La desesperación que esta situación conlleva es un inmejorable caldo de cultivo para partidos como el UKIP, ya que la crisis favorece el progreso de las ideologías de una sociedad cerrada y el antieuropeísmo de los nacionalistas en el seno de la Unión. Si a ello añadimos que Gran Bretaña se ha mostrado siempre reacia a Europa, lo que refleja no sólo su historia sino también una visión diferente de la UE, y que para los británicos la dimensión económica ha sido siempre más importante que los objetivos políticos que eran de suma importancia para los líderes de la posguerra en Alemania y Francia, para quienes la paz era un objetivo esencial, podemos entender con más claridad la situación actual. Su postura, que recuerda a la de Churchill, es la de apelar a una mayor integración fiscal y política, a la unión bancaria y al liderazgo político, pero sin su participación.

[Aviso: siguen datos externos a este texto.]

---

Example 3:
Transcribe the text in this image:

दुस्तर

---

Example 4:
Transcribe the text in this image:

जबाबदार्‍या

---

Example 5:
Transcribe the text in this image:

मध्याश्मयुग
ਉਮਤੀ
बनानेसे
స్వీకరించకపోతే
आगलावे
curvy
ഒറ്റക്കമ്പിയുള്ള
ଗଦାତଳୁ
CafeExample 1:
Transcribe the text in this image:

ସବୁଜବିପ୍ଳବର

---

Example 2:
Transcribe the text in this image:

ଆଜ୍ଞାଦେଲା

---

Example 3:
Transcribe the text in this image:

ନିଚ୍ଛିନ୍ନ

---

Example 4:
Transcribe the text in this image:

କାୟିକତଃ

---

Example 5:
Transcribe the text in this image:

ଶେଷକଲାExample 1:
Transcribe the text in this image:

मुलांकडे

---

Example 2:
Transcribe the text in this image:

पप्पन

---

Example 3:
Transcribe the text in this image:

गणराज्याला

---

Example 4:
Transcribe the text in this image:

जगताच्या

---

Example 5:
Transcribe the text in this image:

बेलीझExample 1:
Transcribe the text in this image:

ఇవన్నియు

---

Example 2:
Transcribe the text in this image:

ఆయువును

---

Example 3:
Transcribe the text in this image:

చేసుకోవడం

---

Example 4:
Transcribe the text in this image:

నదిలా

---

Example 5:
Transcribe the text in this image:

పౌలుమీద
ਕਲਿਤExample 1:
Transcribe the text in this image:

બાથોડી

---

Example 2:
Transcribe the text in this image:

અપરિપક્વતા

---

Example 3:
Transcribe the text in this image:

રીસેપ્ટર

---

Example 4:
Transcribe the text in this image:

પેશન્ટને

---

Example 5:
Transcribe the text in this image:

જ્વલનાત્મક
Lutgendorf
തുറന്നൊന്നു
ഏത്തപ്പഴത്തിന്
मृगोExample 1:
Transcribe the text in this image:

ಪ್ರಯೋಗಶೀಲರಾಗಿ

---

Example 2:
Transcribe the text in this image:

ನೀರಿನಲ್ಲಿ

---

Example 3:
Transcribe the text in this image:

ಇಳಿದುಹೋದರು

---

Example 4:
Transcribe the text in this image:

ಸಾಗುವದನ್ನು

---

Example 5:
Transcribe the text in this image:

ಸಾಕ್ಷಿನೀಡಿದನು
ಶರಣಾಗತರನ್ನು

El auge de los nacionalismos en Europa sólo se explica parcialmente por la crisis de la idea o de la realidad europea y debe mucho a otros principios, distintos de los directamente europeos. En este sentido es imprescindible recordar que el paradigma del nacionalismo xenófobo, racista e islamófobo es Suiza, país que no forma parte de la Unión. Recordemos, asimismo, que los principales nacionalismos en Europa se pueden agrupar en dos bloques; el primero integra a los que funcionan a escala del Estado-nación, obtienen buenos resultados en las elecciones y cuentan con representantes en el Parlamento europeo (Frente Nacional francés, Partido Austríaco por la Libertad, Jobbik húngaro, Partido del Pueblo Danés, Partido de la Libertad de los Países Bajos, los Verdaderos Finlandeses, UKIP británico, etc.); el segundo incluye a aquellos que cuestionan el que la nación que representan forme parte de un Estado mayor, solicitan más autonomía o la independencia, pretenden dotar a su nación de las atribuciones de un Estado y son un mayor desafío para éste que para una Unión de la que se proclaman parte (nacionalismos escocés, catalán y vasco, flamenco, etc.).

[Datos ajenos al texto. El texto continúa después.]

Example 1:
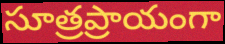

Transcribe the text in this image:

సూత్రప్రాయంగా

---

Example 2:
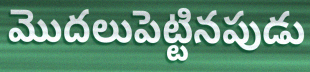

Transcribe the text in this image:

మొదలుపెట్టినపుడు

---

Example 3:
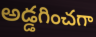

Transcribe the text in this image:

అడ్డగించగా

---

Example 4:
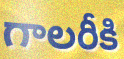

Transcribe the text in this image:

గాలరీకి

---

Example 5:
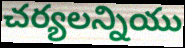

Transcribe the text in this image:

చర్యలన్నియు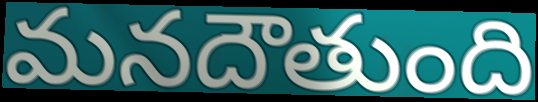
మనదౌతుంది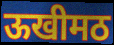
ऊखीमठ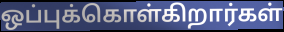
ஒப்புக்கொள்கிறார்கள்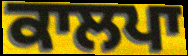
ਕਾਲਪਾ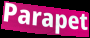
Parapet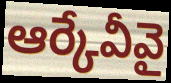
ఆర్కేవీవై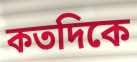
কতদিকে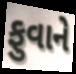
ફુવાનેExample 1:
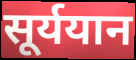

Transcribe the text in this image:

सूर्ययान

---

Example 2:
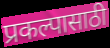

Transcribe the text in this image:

प्रकल्पासाठी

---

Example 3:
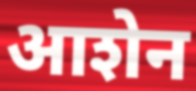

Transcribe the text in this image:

आशेन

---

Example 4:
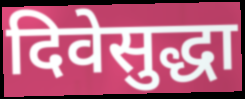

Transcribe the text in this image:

दिवेसुद्धा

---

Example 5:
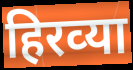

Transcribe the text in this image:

हिरव्‍याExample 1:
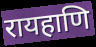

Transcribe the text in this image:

रायहाणि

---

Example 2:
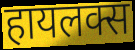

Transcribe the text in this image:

हायलक्स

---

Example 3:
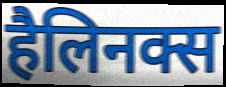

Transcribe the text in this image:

हैलिनक्स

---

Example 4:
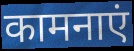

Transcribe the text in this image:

कामनाएं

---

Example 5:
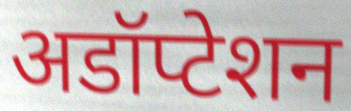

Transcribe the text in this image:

अडॉप्टेशनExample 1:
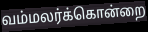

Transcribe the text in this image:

வம்மலர்க்கொன்றை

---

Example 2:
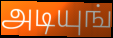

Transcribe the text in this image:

அடியுங்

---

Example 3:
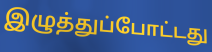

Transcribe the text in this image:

இழுத்துப்போட்டது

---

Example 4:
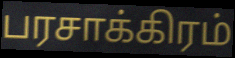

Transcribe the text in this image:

பரசாக்கிரம்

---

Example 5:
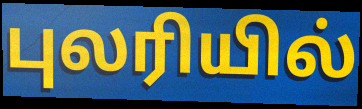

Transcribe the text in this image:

புலரியில்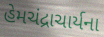
હેમચંદ્રાચાર્યના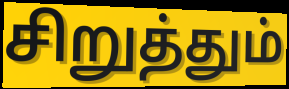
சிறுத்தும்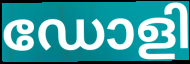
ഡോളിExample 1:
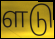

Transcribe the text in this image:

ளடு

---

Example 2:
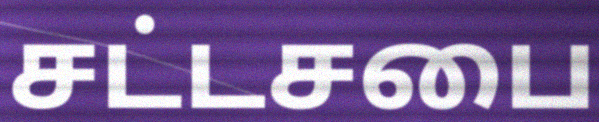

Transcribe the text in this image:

சட்டசபை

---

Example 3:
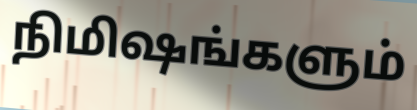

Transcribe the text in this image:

நிமிஷங்களும்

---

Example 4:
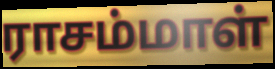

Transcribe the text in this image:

ராசம்மாள்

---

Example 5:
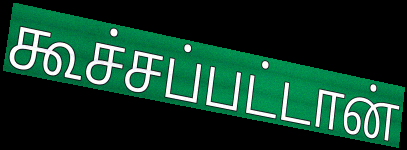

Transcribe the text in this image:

கூச்சப்பட்டான்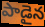
పాడైన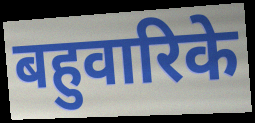
बहुवारिकेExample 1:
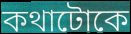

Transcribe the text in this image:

কথাটোকে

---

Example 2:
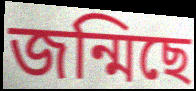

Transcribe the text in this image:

জন্মিছে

La Unión puede resistir el embate de ambas tendencias mediante una reactivación política frente a la crisis económica actual e impulsando fórmulas que combinen rigor presupuestario y retorno al crecimiento. No sabemos cuál será el desenlace de la crisis europea actual, pero es poco probable que sea una prolongación del statu quo. O conseguimos más Europa, en la forma del algún tipo de unión política, o menos Europa, con una desintegración de la eurozona. Cualquiera de los escenarios tendrá implicaciones para la política de las naciones sin Estado, las regiones y el nacionalismo.